• [RECORD EXCERPTS]:
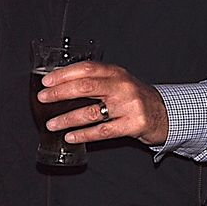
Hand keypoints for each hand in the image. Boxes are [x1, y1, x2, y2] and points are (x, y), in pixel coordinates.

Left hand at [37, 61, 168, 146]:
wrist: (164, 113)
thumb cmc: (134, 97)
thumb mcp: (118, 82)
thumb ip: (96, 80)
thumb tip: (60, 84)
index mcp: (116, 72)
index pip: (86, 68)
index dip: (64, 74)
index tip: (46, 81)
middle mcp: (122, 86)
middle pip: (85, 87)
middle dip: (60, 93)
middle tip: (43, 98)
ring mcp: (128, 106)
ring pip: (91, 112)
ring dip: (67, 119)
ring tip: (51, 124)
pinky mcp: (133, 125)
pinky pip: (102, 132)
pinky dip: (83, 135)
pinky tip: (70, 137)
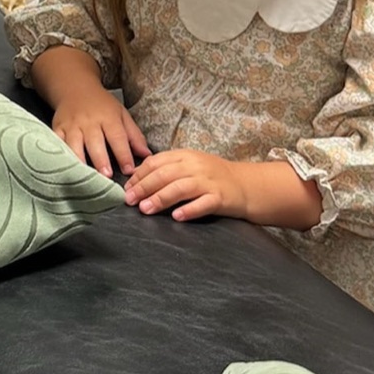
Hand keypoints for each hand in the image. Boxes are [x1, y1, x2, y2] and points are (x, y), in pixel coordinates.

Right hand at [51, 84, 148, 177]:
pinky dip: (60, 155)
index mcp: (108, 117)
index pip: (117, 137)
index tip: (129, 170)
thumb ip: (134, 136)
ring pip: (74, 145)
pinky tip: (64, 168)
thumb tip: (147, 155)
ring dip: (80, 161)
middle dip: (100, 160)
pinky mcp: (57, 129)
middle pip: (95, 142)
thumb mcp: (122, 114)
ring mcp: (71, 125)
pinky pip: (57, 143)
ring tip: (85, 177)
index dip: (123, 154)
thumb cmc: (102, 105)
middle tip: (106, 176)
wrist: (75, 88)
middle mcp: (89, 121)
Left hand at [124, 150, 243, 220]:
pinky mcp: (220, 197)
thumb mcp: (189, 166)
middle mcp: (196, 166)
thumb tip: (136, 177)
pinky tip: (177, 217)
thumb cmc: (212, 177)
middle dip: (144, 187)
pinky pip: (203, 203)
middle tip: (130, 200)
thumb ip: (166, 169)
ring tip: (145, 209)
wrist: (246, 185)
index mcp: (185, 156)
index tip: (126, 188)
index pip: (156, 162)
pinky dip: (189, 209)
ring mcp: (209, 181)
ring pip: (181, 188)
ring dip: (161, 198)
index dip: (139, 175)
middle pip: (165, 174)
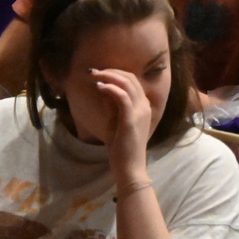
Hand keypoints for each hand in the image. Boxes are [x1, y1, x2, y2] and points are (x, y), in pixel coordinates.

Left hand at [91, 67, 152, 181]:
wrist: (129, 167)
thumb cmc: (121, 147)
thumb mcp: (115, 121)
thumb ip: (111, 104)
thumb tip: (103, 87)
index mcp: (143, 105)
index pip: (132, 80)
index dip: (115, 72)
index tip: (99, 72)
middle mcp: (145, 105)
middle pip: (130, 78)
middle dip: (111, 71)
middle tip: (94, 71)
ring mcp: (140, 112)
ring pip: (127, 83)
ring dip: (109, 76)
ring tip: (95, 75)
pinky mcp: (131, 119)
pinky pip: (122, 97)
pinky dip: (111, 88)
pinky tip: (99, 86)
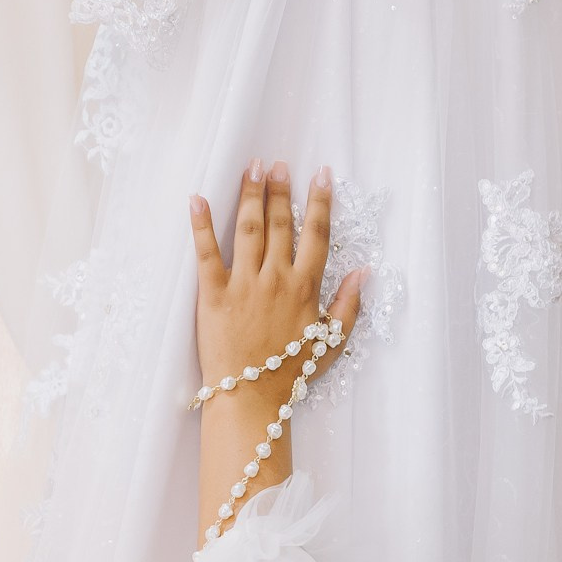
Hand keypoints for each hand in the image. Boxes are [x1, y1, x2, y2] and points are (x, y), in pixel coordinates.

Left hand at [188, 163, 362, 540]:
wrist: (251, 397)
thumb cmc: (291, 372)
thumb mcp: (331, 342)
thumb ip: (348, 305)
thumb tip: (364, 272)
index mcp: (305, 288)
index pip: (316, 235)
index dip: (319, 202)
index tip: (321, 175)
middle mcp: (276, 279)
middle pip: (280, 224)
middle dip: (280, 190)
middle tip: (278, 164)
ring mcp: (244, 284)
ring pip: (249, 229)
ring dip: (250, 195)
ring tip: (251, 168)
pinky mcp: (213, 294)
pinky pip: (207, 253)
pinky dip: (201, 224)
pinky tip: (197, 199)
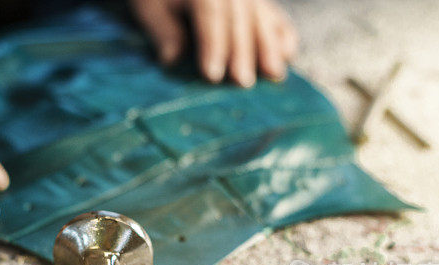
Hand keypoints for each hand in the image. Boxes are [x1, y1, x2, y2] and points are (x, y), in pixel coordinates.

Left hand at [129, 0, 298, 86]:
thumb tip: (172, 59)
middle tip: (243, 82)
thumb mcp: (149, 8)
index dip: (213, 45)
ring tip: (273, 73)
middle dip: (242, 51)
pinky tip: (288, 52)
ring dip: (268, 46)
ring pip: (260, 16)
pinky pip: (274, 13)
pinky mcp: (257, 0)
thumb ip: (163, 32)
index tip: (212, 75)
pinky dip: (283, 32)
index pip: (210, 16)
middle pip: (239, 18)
* * *
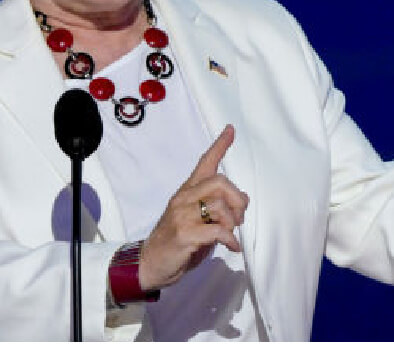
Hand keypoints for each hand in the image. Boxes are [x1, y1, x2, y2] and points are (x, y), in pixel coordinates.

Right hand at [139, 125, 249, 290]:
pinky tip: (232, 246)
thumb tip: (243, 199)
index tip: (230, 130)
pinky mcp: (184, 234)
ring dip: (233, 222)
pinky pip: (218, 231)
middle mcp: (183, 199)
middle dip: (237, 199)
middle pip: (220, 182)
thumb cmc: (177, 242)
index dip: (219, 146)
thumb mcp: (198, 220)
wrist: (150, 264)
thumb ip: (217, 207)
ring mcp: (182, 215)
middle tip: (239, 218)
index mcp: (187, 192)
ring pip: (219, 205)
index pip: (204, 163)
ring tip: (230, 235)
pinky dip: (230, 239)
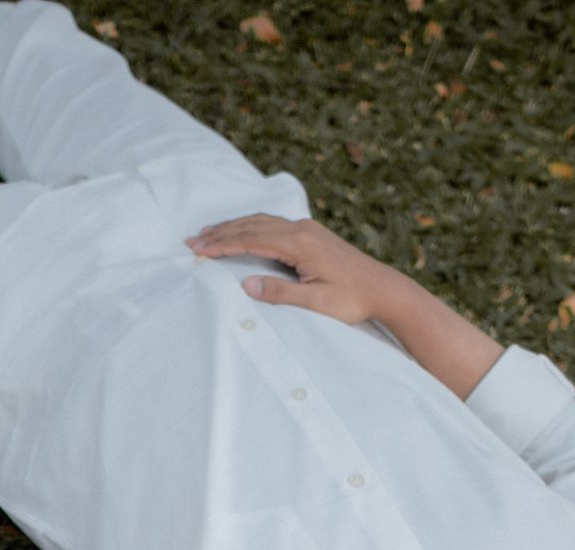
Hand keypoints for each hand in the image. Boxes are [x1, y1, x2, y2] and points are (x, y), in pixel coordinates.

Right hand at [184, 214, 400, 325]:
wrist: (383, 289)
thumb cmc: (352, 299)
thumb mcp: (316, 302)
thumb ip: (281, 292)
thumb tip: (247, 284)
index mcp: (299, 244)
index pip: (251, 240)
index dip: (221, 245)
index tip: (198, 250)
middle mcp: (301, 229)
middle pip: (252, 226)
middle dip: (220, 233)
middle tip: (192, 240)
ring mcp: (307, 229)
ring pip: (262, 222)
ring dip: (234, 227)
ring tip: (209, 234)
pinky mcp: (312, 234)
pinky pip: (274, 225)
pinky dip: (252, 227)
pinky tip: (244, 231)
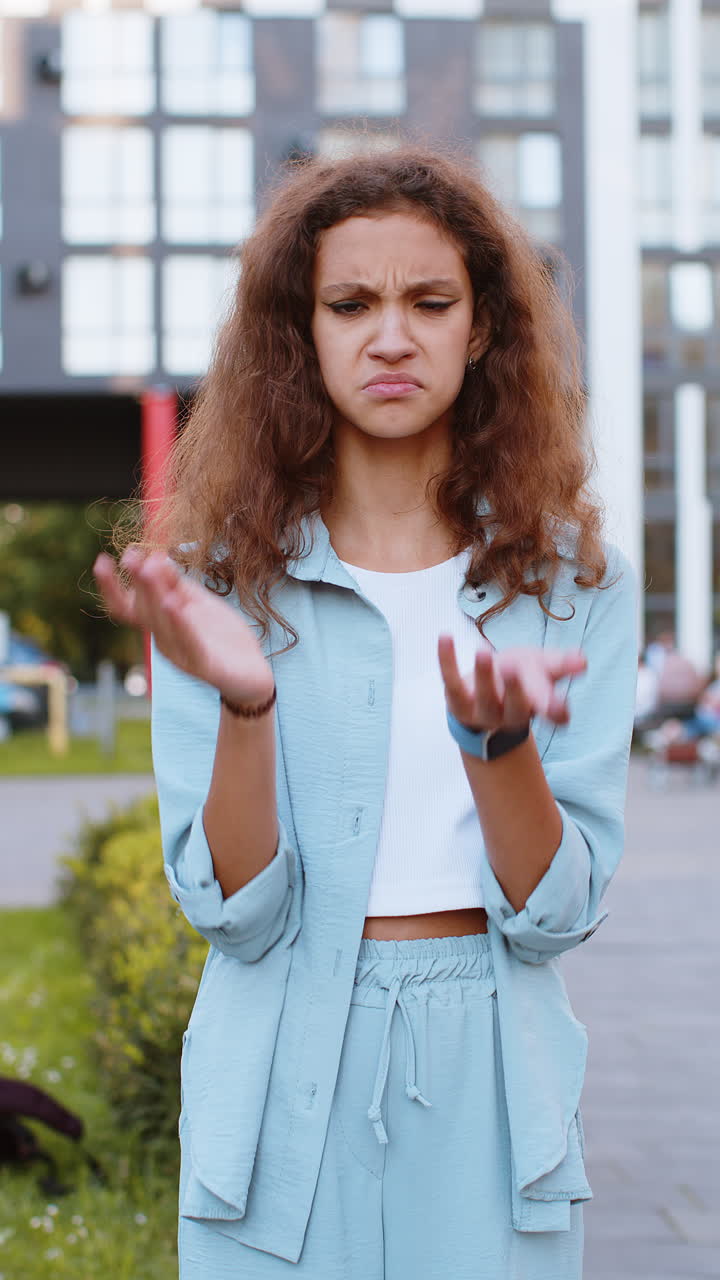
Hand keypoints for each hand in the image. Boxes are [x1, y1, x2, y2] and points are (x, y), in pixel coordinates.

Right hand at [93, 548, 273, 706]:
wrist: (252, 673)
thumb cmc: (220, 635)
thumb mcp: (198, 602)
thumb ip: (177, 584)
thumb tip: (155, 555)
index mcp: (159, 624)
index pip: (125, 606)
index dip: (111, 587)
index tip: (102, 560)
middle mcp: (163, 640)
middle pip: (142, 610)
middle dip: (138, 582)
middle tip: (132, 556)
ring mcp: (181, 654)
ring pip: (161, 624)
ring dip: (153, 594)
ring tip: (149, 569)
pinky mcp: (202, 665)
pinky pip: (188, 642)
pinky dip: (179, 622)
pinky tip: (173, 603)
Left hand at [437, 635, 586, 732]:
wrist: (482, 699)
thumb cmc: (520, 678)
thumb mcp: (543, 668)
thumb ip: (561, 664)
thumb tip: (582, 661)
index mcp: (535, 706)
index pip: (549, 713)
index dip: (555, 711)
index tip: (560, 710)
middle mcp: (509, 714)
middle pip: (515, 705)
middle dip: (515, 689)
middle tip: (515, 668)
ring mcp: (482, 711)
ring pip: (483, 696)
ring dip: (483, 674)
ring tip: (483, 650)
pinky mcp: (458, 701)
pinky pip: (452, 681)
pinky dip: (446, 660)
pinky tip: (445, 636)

• [PROBLEM TO WORK ON]: Report each line of the data that includes the string "Left".

• [SOLUTION BELOW]:
Left hand at [37, 61, 168, 146]:
Left hand at [124, 150, 243, 220]:
Left hand at [91, 67, 152, 181]:
Left hand at [188, 163, 362, 540]:
Left hand at [129, 0, 298, 86]:
Left hand at [437, 635, 586, 732]:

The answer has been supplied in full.